Zhong Lin (ZL) Wang, Georgia Institute of Technology
Presentation Title: Nanogenerators for Self-Powered Nanotechnology


Dr. Zhong Lin (ZL) Wang is a Regents' Professor, COE Distinguished Professor and Director, Center for Nanostructure Characterization and Fabrication, at Georgia Tech. He has authored and co-authored four scientific reference and textbooks and over 520 peer reviewed journal articles, 55 review papers and book chapters, edited and co-edited 14 volumes of books on nanotechnology, and held 20 patents and provisional patents. Dr.
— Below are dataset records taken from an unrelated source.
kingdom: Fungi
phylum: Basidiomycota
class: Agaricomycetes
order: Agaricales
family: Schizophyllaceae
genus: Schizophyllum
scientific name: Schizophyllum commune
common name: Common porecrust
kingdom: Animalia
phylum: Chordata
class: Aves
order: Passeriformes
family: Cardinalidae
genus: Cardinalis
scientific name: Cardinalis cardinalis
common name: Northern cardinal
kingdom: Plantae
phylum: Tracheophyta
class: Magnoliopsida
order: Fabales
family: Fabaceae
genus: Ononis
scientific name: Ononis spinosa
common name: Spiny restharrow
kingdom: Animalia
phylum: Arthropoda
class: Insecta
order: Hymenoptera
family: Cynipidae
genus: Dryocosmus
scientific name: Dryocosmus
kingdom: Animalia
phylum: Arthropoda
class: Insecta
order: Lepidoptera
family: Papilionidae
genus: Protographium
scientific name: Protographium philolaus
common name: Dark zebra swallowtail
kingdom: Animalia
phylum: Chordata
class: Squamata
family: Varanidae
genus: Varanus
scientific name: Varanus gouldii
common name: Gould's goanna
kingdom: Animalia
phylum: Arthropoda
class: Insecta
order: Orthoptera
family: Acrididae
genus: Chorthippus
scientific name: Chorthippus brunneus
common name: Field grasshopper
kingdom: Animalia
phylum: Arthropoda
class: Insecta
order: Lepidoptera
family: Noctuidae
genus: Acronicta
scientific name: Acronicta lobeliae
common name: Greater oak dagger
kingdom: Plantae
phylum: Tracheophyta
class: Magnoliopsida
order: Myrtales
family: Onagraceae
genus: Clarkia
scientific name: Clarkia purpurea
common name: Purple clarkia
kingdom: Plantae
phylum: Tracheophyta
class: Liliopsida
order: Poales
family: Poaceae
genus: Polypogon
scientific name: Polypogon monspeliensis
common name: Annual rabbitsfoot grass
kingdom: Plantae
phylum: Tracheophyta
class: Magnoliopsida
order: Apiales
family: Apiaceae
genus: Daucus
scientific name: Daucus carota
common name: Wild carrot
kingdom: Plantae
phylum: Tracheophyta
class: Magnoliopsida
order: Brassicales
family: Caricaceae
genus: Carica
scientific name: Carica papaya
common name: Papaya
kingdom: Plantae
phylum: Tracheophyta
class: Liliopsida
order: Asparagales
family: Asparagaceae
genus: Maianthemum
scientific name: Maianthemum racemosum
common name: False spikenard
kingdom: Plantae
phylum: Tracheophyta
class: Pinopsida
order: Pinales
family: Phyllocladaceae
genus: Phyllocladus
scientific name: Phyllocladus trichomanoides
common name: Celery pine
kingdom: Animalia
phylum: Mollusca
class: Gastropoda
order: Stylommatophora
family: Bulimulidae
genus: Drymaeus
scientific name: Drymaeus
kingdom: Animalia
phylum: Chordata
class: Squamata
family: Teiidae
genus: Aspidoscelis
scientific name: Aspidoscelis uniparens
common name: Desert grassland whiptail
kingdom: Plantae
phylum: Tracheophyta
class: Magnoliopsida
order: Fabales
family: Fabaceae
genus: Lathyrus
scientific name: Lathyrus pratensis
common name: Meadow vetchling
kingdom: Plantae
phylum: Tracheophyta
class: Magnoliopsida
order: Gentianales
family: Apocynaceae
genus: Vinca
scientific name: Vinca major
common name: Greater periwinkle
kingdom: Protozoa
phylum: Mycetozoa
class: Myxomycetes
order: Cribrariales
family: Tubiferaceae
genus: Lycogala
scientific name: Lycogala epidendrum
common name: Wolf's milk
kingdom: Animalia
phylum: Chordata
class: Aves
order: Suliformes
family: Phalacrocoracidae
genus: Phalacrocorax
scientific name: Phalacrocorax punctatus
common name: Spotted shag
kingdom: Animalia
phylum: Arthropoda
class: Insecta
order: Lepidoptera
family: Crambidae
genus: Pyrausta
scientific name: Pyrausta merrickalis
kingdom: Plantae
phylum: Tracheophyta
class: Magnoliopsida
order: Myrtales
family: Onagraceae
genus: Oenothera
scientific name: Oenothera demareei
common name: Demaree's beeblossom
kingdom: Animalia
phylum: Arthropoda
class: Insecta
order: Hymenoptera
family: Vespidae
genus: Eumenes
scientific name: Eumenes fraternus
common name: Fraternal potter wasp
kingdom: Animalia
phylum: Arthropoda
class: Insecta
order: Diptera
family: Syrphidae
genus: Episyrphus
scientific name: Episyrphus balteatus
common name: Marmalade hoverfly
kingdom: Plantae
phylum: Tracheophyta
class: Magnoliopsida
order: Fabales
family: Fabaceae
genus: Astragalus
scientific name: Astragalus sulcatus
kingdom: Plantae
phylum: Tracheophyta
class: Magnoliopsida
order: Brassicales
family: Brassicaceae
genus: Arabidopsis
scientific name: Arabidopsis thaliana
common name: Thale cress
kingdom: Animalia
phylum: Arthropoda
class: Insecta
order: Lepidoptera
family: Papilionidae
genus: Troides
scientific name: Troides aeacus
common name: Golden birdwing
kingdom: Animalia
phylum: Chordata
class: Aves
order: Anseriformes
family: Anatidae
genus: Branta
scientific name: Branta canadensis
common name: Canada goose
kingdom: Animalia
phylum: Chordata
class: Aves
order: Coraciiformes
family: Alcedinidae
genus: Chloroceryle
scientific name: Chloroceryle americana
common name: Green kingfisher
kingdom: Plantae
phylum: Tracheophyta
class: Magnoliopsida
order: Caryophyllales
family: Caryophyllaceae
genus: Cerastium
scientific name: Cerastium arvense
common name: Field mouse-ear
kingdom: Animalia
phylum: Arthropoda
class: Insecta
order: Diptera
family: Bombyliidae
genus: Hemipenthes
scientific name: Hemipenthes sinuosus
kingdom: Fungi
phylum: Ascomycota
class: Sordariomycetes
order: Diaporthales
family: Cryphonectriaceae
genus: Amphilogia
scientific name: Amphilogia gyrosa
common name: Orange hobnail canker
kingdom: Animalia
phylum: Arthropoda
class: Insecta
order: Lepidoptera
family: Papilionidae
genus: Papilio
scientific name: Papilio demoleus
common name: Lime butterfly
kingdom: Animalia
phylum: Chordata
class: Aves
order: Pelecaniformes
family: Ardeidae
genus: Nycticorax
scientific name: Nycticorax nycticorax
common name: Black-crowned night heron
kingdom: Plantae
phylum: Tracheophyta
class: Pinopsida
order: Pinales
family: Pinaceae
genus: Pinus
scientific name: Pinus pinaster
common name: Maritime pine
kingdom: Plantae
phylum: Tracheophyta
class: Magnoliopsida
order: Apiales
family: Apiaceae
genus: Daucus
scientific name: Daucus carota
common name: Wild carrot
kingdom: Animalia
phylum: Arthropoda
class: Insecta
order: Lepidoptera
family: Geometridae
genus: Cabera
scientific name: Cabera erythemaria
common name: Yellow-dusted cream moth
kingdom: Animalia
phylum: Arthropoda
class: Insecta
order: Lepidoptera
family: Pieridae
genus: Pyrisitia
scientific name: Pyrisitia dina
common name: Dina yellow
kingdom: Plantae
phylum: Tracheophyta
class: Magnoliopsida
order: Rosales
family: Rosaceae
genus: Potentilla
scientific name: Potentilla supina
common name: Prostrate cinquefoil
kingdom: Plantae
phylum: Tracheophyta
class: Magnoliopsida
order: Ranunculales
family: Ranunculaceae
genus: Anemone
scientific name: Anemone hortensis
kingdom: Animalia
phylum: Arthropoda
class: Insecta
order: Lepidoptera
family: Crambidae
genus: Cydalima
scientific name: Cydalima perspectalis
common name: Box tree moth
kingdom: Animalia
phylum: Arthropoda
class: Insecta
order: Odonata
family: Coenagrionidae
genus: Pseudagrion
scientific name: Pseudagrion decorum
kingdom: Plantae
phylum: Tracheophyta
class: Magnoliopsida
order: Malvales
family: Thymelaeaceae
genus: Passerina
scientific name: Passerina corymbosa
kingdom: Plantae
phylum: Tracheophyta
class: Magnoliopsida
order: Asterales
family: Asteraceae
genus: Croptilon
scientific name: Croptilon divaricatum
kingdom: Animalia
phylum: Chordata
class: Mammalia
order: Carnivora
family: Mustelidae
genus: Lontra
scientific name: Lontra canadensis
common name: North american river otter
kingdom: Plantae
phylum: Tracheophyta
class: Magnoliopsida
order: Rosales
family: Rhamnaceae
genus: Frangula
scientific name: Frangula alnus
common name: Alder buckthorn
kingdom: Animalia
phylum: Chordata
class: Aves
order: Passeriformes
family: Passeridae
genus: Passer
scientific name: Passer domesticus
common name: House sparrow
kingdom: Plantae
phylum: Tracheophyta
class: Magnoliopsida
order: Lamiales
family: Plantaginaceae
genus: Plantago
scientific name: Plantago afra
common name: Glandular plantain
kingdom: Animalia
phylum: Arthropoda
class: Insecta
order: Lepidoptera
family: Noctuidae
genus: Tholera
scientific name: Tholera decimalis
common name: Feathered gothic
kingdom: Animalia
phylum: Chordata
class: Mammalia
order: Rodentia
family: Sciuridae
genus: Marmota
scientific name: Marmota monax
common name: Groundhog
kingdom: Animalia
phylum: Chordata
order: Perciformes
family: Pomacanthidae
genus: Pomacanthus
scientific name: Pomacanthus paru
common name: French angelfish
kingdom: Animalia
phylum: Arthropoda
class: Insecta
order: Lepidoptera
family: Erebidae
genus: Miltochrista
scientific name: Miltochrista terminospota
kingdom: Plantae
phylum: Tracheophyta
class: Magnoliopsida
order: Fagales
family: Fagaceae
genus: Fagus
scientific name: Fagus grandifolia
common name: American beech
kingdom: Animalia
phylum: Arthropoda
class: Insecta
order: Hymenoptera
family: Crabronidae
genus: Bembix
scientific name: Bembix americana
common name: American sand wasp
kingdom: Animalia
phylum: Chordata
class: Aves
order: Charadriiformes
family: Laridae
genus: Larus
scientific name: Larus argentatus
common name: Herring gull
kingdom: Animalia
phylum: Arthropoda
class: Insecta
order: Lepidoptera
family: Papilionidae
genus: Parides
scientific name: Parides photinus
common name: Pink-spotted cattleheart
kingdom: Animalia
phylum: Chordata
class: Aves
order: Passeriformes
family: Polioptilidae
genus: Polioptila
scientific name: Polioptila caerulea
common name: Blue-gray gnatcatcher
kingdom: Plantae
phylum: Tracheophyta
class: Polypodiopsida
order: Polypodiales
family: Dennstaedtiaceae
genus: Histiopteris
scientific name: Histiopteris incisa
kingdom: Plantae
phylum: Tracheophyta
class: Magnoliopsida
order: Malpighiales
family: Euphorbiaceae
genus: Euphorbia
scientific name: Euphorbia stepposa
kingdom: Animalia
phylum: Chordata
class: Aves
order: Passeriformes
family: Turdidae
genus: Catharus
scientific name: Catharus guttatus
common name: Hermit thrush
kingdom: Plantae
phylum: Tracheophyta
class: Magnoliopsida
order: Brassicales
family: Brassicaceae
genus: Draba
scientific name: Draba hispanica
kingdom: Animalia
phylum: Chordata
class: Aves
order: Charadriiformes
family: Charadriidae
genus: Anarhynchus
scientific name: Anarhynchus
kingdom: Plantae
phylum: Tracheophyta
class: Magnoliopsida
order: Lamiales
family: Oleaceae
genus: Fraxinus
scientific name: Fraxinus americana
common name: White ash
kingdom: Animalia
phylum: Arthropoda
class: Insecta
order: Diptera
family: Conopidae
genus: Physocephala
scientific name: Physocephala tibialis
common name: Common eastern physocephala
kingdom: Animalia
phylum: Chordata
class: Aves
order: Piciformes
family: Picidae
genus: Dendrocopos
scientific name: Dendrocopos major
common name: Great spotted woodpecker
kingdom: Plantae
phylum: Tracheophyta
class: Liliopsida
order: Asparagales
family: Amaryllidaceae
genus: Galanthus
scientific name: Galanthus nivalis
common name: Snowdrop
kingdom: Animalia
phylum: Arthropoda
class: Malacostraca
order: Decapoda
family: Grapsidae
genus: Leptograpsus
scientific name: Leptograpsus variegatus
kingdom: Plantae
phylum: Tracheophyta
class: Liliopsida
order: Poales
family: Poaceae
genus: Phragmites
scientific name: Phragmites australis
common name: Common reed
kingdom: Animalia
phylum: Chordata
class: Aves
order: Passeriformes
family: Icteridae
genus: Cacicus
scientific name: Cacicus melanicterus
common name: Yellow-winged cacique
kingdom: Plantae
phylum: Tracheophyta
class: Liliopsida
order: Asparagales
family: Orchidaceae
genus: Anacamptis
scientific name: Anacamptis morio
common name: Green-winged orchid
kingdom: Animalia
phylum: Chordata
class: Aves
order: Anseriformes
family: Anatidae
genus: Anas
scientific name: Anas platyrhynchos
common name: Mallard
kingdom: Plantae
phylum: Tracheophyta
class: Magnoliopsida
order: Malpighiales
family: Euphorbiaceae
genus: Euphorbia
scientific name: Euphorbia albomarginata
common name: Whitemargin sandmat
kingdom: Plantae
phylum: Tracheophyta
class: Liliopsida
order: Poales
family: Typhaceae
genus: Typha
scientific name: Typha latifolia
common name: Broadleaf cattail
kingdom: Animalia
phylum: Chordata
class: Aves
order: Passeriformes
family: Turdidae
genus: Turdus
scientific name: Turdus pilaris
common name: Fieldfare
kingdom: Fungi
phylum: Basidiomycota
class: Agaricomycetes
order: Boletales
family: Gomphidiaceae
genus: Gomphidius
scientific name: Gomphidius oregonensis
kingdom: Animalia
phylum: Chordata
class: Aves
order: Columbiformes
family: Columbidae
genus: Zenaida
Wang is the world’s top 25 most cited authors in nanotechnology from 1992-2002 (ISI, Science Watch). His entire publications have been cited for over 21,000 times. The H-index of his publications is 70.


Dr. Wang discovered the nanobelt in 2001, which is considered to be a ground-breaking work. The paper on nanobelt was the second most cited paper in chemistry in 2001-2003 world-wide. His paper on piezoelectric nanosprings was one of the most cited papers in materials science in 2004 world-wide. His recent invention of world’s first nanogenerator will have profound impacts to implantable biosensors and molecular machines/robotics. In 1999, he and his colleagues discovered the world’s smallest balance, nanobalance, which was selected as the breakthrough in nanotechnology by the America Physical Society. He was elected to a fellow of American Physical Society in 2005, fellow of AAAS in 2006, has received the 2001 S.T. Li prize for Outstanding Contribution in Nanoscience and Nanotechnology, the 2000 and 2005 Georgia Tech Outstanding Faculty Research Author Awards, Sigma Xi 2005 sustain research awards, Sigma Xi 1998 and 2002 best paper awards, and the 1999 Burton Medal from Microscopy Society of America. Details can be found at: http://www.nanoscience.gatech.edu/zlwang.


Yiying Wu, Ohio State University
Presentation Title: Nanostructured Materials for Advanced Energy Conversion and Storage


Yiying Wu received his B.S. in chemical physics from the University of Science and Technology of China in 1998, and his Ph.D. in chemistry from the University of California at Berkeley with Professor Peidong Yang in 2003. He then did his postdoctoral research with Professor Galen D. Stucky at the University of California, Santa Barbara, and joined the chemistry faculty at The Ohio State University in the summer of 2005.

His current research focuses on developing nanomaterials for energy conversion and storage.